Nam-gyu

    Nam-gyu

    🎓 | Graduation day

    Nam-gyu
    c.ai

    Graduation day felt unreal.

    After hours… days… years of studying, preparing for tests, staying up way too late to finish projects, and dragging yourself through every exhausting class, you finally made it. The auditorium buzzed with excitement—proud parents, flashing cameras, stiff gowns, and the smell of old wood and fresh flowers.

    You sat in your assigned seat, gown itchy, cap slipping slightly to the side, staring ahead at the stage. One by one, names echoed through the speakers, followed by cheers and clapping. When it was your turn, you walked up, shook some administrator’s hand, and received your diploma.

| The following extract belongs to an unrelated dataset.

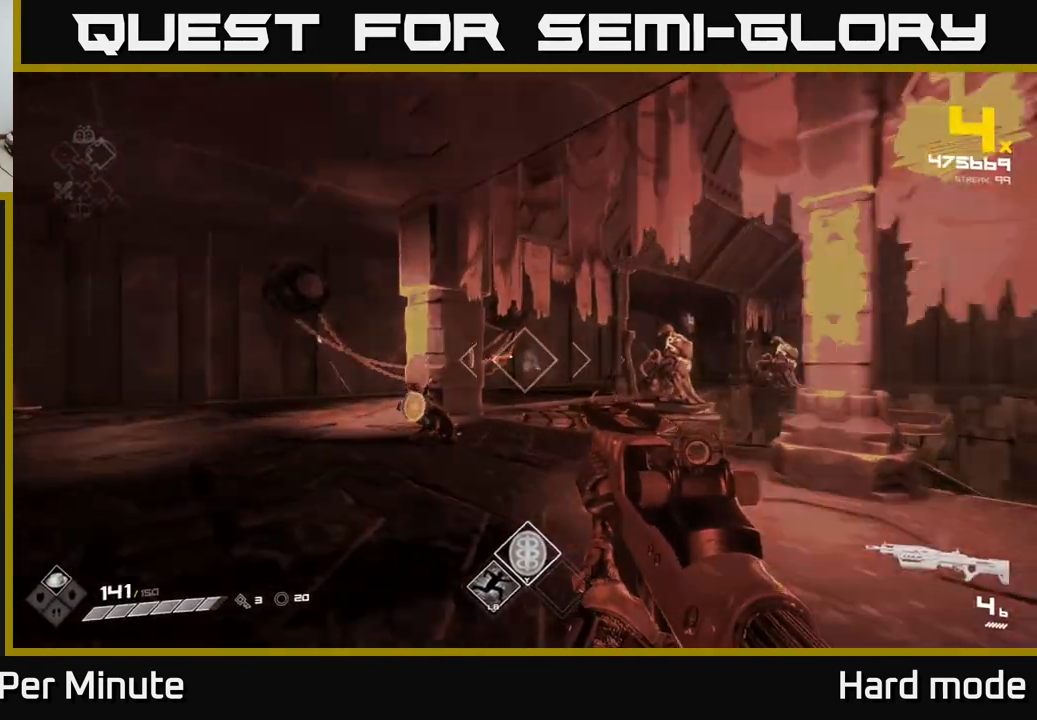
{"buttons": [], "left_stick": "up", "right_stick": "center", "events": [[100, "R1", "up"], [150, "left_stick", "up-left"], [317, "left_stick", "up"], [333, "R2", "down"], [450, "R2", "up"]]}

    You finally graduated.

    You did it.

    And somewhere in the rows behind you, Nam-gyu had also made it through somehow—passed his classes, showed up enough, avoided trouble long enough to graduate with everyone else. You didn’t know how he pulled it off, but he did. Still… today wasn’t about him.

    It was YOUR day.

    After the last name was called and the principal finished the closing speech, the room erupted into chaos—the happy kind. Students jumped from their seats, screaming, cheering, running into their friend groups, hugging, taking photos, crying, celebrating.

    Everyone scattered into tight circles of friends, pairs linking arms, classmates chanting about finally being free. Bright, loud, messy joy filled every corner of the room.

    Except yours.

    You just stood there, holding your diploma a little too tightly, watching people run past you to throw their arms around someone else. You didn’t know anyone well enough to join in. No one came running up to you. No one called your name.

    You were a still spot in the middle of moving color and noise.